Wadi Finan Art Gallery
A relative newcomer to the Amman art scene, Wadi Finan Art Gallery has established itself as a contemporary cultural heavyweight, featuring works by Egyptian, Syrian, Palestinian and Jordanian artists. Conveniently situated near the famous Rainbow St in Jebel Amman, the gallery offers two locations: a permanent collection hall on Yousef Asfour St and an exhibition hall just across the road in a restored historical residence. Wadi Finan showcases multimedia works in addition to paintings, but its unique draw in the Amman art landscape is the focus on special projects and community collaborations, such as art therapy workshops for refugees. The permanent collection hall features Elysian, an exhibit by the renowned Jordanian sculptor Katia Al Tal that brings to life the artist’s vision of the 3Cs (clay, calligraphy and creativity), in which she designs clay pieces that use elements of traditional calligraphy in an original, creative way.
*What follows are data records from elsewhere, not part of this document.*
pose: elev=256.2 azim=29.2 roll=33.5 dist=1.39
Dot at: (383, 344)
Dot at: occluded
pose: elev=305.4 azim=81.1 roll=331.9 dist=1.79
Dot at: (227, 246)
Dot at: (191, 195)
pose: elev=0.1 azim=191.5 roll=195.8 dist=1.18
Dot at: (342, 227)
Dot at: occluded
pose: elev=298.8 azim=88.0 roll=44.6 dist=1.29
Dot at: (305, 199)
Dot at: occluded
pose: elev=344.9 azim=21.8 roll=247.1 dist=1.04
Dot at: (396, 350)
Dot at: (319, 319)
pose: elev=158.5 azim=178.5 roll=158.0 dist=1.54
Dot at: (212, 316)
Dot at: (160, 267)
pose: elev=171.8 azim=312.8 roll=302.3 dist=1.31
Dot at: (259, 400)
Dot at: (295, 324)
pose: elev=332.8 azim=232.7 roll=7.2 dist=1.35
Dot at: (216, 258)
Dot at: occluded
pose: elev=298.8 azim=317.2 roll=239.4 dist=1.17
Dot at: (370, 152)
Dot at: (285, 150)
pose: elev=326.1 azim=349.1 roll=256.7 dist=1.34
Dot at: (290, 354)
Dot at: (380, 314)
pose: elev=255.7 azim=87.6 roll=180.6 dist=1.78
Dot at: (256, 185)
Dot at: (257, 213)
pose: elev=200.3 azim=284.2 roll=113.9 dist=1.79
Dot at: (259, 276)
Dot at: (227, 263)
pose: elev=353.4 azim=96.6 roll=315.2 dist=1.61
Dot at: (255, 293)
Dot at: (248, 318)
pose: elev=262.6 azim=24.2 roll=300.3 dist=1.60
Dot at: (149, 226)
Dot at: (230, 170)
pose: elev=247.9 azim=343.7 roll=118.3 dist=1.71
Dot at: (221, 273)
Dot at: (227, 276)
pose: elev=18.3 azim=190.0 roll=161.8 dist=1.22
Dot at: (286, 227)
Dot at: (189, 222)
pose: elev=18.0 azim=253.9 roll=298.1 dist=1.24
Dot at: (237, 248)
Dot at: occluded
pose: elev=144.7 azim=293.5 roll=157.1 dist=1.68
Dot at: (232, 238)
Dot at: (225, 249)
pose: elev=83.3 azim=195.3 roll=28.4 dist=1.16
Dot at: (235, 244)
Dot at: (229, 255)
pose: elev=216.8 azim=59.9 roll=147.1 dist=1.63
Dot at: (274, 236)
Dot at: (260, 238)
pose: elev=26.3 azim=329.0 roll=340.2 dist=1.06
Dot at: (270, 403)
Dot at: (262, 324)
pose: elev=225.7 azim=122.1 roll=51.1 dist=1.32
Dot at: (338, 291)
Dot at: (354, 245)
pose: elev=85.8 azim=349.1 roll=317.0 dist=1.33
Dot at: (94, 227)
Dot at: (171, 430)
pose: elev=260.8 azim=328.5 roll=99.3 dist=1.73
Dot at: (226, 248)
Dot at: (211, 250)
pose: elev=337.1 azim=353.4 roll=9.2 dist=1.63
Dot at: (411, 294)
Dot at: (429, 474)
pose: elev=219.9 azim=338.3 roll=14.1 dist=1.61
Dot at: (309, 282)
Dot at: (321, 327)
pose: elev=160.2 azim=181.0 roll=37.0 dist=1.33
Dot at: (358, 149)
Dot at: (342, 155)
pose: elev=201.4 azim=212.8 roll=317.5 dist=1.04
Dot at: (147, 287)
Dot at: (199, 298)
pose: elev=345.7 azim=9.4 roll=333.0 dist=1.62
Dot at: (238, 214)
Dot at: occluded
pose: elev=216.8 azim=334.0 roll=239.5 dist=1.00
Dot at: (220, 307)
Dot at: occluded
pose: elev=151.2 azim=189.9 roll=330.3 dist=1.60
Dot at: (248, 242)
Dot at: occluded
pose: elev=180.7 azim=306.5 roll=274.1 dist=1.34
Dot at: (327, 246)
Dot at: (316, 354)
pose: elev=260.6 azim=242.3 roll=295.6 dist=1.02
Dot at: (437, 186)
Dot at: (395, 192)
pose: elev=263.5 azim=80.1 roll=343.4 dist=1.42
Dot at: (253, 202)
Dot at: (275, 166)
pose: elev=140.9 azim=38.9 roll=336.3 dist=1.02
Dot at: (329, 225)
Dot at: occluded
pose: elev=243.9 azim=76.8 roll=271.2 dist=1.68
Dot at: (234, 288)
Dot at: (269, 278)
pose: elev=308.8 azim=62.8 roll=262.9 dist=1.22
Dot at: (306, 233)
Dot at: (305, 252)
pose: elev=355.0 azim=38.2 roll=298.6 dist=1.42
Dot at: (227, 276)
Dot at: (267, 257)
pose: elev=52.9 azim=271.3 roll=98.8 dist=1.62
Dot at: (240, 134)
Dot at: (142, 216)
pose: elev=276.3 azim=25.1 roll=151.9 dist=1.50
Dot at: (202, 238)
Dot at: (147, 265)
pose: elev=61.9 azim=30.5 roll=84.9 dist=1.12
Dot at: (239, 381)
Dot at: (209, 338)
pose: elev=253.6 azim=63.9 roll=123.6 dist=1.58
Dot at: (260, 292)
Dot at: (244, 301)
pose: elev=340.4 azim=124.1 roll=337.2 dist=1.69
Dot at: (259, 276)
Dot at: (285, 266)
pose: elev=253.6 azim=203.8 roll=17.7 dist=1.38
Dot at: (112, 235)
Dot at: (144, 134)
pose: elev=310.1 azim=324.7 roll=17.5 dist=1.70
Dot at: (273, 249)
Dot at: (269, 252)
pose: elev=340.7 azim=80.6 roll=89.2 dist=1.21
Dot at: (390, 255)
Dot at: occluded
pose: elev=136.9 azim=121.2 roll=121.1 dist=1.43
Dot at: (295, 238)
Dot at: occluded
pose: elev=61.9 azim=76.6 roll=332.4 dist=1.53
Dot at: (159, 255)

In the exhibition hall, a massive installation by multimedia artist Raya Kassesieh called Amalgamate takes cues from the contemporary Japanese artist Yayoi Kusama in its mirrored room of hanging ceramics, byproducts of art therapy sessions for local adults with special needs. The installation gives new purpose to the multicoloured pieces as it explores the unifying power of art to heal viewers and creators alike.
Nabad Art Gallery
Located mere steps from Wadi Finan in Jebel Amman, a historically elite neighbourhood where majestic villas line the quiet streets, Nabad Art Gallery is a beautiful contemporary art space with a cosy, orange-tree-laden courtyard and a multiroom exhibition area housed in a particularly grand 1930s residence. The gallery is worth exploring for its annual ‘Trendsetting’ exhibition series that focuses on the art of design, with conceptual pieces created specifically for the show by local artists, interior designers and architects. The current show, now in its eighth edition, examines the crossover between the artist and the fashion designer with wearable pieces of art from Iraqi, Palestinian, Syrian, Lebanese and Jordanian artists.
Jacaranda Images is the only gallery in Amman dedicated solely to all things paper. This two-room exhibition space and art shop in Jebel Amman features a collection of contemporary Indigenous Australian art, providing a unique opportunity to compare two different desert cultures. Described by some visitors as a ‘funky’ gallery, Jacaranda Images carries an impressive compilation of print, photography, drawings, sketches, etchings and screenprints. Come here to pick up a Jordanian art souvenir on a budget or explore a different, and sometimes provocative, way to think about the world.
Orfali Art Center
Founded by the late Iraqi artist Inaam Orfali in 1993, Orfali has grown to be one of the leading galleries in Amman, displaying works by select Jordanian, Iraqi and other Arab artists. Tucked away in a quiet spot of the busy, commercial Um Uthaina neighbourhood, Orfali became more than an exhibition space when it opened a creation space next to the original gallery. With a vision to provide a gathering place for people to indulge their creativity, Orfali Art Center offers an impressive lineup of classes for adults and children ranging from drawing and painting to ceramics and sculpture making, all taught by Jordanian and Iraqi artists. There’s also an annual week-long summer camp for kids that hosts trips to local museums and a nearby farm. Regular book signings and musical evenings round out Orfali’s busy cultural schedule.